The code is short enough that I can include it here, but I'll also describe it below.
dist_traveled = torch.zeros_like(origins[:, 0])
mask = torch.zeros(
(origins.shape[0], 1), dtype=torch.bool, device=origins.device
)
points = origins.clone()
for _ in range(self.max_iters):
dist_to_next_surface = implicit_fn(points)
dist_traveled += dist_to_next_surface.view(-1)
points = origins + directions * dist_traveled[:, None]
mask[dist_to_next_surface.view(-1) < 1e-4] = 1
return points, mask
First, I save a tensor of distance traveled for each point. This is updated with the distance to the nearest surface during each iteration. Notably, once a point gets sufficiently close to a surface, the updates are small enough that we can continue to add to the distance traveled along the ray. Furthermore, if the ray eventually overshoots (say, due to a neural SDF not providing exact distances) and enters the interior of an SDF, the distance will become negative and tend to the surface again. The points are simply the distance traveled times the direction vector added to the origin.
One might note that this could be inefficient, as we could check, in each iteration, whether the ray has exceeded the max distance and halt on points that are close to the surface.
However, in my tests, with the iterations being 64 according to the configuration, with the addition of extra tests taking more time there's a negligible increase in render time with the benefit of simpler code. With a more complex SDF, like a neural SDF in which the majority of time spent is in the forward pass of the network, it would likely be faster to terminate early for specific points.
I use L1 loss (MAE) with a target of 0 and L2 loss (MSE) with a target of 1 for the MLP and eikonal loss respectively. I also tried an L2 loss for the MLP, but it didn't give as good results - my guess is that when the SDF tended to zero, the loss term was no longer strong enough to penalize the MLP. Both code is straight forward.
# Point loss
point_loss = F.l1_loss(distances, torch.zeros_like(distances))
# Eikonal loss
norm = torch.linalg.norm(gradients, dim=1)
eikonal_loss = F.mse_loss(norm, torch.ones_like(norm))
I answer the questions in part 3.2. Due to the large number of hyperparameters, and the default settings working quite well, I decided to explore modifying beta. I also noticed that training the model for longer than 50 epochs did not seem to improve results, and likely would increase the chances of overfitting on the provided viewing perspectives.

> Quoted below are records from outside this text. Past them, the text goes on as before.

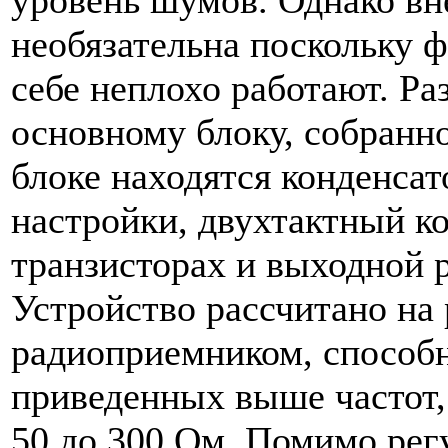
уровень шумов. Однако вн
необязательна поскольку 
себе неплохо работают. Ра
основному блоку, собранно
блоке находятся конденса
настройки, двухтактный к
транзисторах и выходной 
Устройство рассчитано на
радиоприемником, способ
приведенных выше частот,
50 до 300 Ом. Помимо рег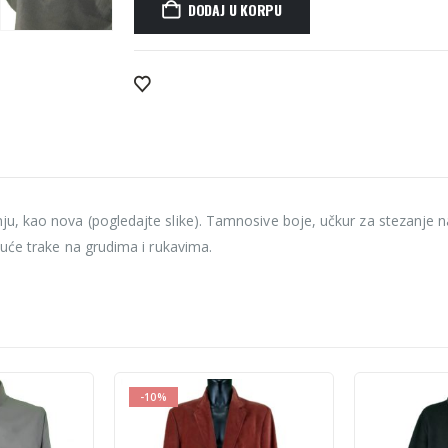
DODAJ U KORPU
Alternative:
 kao nova (pogledajte slike). Tamnosive boje, učkur za stezanje na 
uće trake na grudima i rukavima.
-10%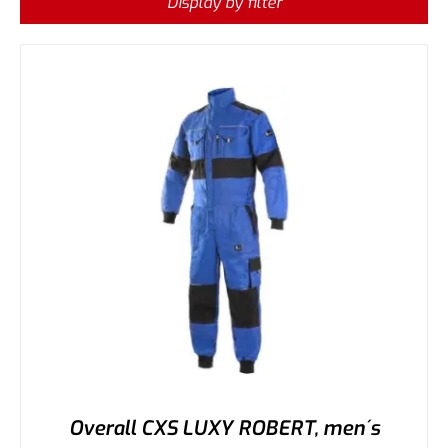
Display by filter
Overall CXS LUXY ROBERT, men´s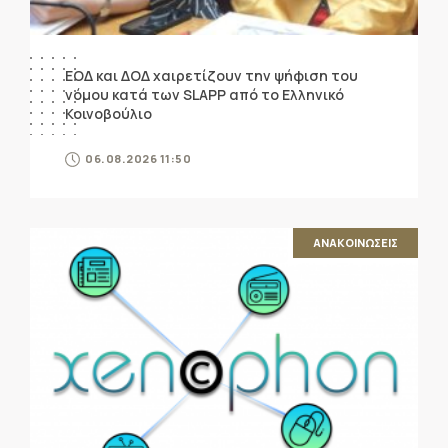
ΕΟΔ και ΔΟΔ χαιρετίζουν την ψήφιση του
νόμου κατά των SLAPP από το Ελληνικό
Κοινοβούλιο
06.08.2026 11:50
ΑΝΑΚΟΙΝΩΣΕΙΣ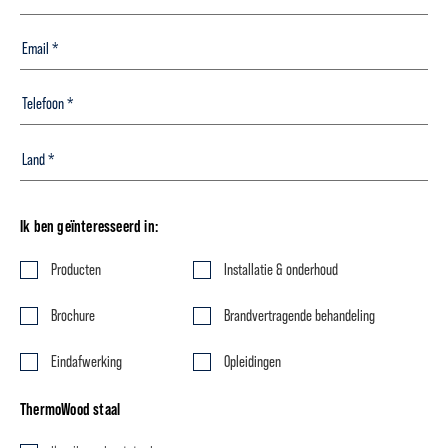
Ik ben geïnteresseerd in:
Producten
Installatie & onderhoud
Brochure
Brandvertragende behandeling
Eindafwerking
Opleidingen
ThermoWood staal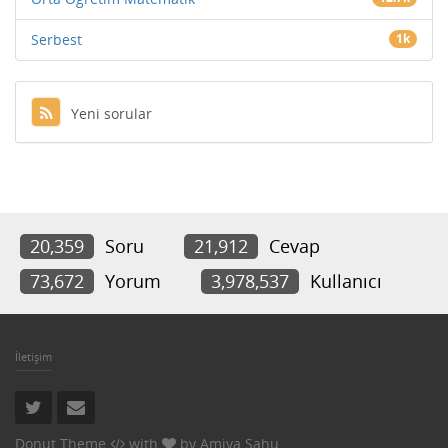
Serbest
1k
Yeni sorular
20,359
Soru
21,912
Cevap
73,672
Yorum
3,978,537
Kullanıcı
İletişim
Donut Theme
with
by
Amiya Sahu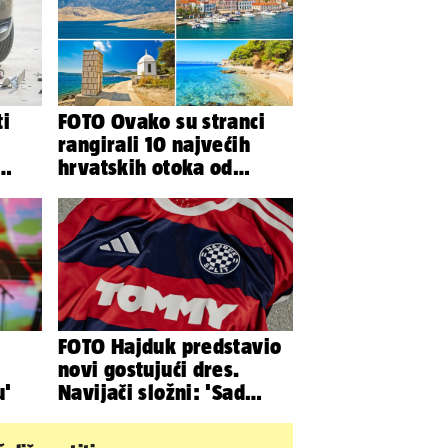
ti
FOTO Ovako su stranci
rangirali 10 najvećih
hrvatskih otoka od
isu
najboljeg do najgoreg
FOTO Hajduk predstavio
novi gostujući dres.
u'
Navijači složni: 'Sad
izgledamo kao Bayern...'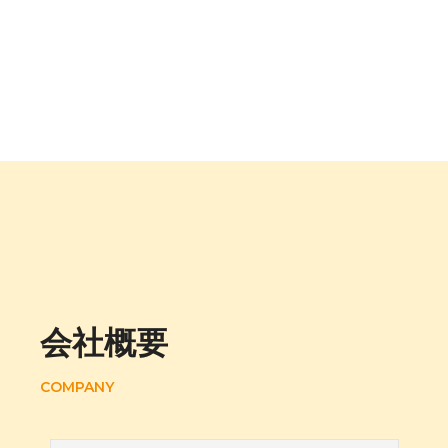
会社概要
COMPANY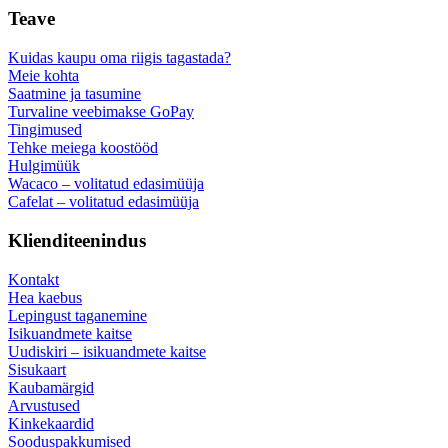
Teave
Kuidas kaupu oma riigis tagastada?
Meie kohta
Saatmine ja tasumine
Turvaline veebimakse GoPay
Tingimused
Tehke meiega koostööd
Hulgimüük
Wacaco – volitatud edasimüüja
Cafelat – volitatud edasimüüja
Klienditeenindus
Kontakt
Hea kaebus
Lepingust taganemine
Isikuandmete kaitse
Uudiskiri – isikuandmete kaitse
Sisukaart
Kaubamärgid
Arvustused
Kinkekaardid
Sooduspakkumised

Beta .05 (default), 50 epochs
Beta .05 (default), 250 epochs
As we can see, there isn't much improvement. I run all further experiments with 50 epochs. Below are the results at different beta, with increasing beta.
Beta .001
Beta .01
Beta .05
Beta .25
We can see that a more restrictive beta results in cleaner geometry and pictures, while the high beta results in more holes, artifacts, and a blurrier render. I discuss why in the answers to the questions, but in general, we have a more precise surface with a lower beta via the density being close to 1 (or alpha) at the surface and 0 elsewhere. This also means that when rendering, only a single point is responsible for the color (as the rest of the points along the ray have near zero density). This results in less blur.
In the paper, beta and alpha are learnable parameters. However, we set ours to be fixed. By fixing the SDF to density conversion with a higher beta, we have the network learn a more spread out density. That is, points near to the surface share density that drops off. When beta is low, the density tends to an indicator function, becoming 1 at the surface and 0 elsewhere.
I think the SDF would be harder to train with a very low beta. This is because a minor step in any XYZ direction would result in a very large density change near the surface, but we want our SDF to be smooth across the surface and outwards for it to give us an accurate distance.
The surface will be more accurate with a very low beta, for the same above reasons. As the SDF tends to zero, we would have a very sharp peak in the density, which very quickly drops off to zero for even small values of the SDF.
I create a config named "scene.yaml" and modify the code to accept an SDF type of "scene". This scene.yaml has arguments for the number of rendered objects (randomly chosen from boxes, spheres, and torus), and whether to take the union OR the intersection (with union: False), which is described below. First, I render the scene with a different number of objects.
"scene.yaml", count: 25
"scene.yaml", count: 50
"scene.yaml", count: 75
As we see, with 75 objects, it starts to get cluttered. This gave me an idea to compute intersections to get new shapes.
However, naively taking the intersection of all objects results in a blank scene, as no area of the picture touches ALL 75 objects. What I want is for at least two objects to be intersecting to preserve some area.
While there's likely more efficient algorithms that use data structures for distance or rendering specific algorithms, I use a brute force O(N^2) method by computing intersections of a specific object against all other objects and taking the union of this. Then, the union of all of these masses is taken at once at the end.
Here is the result with intersection on, and 100 objects.
"scene.yaml", count: 100, union: False
We see very strange, complex partial shapes. This is a good way to understand how by taking intersections and unions of simple objects, we can come up with very complex renderings and final shapes.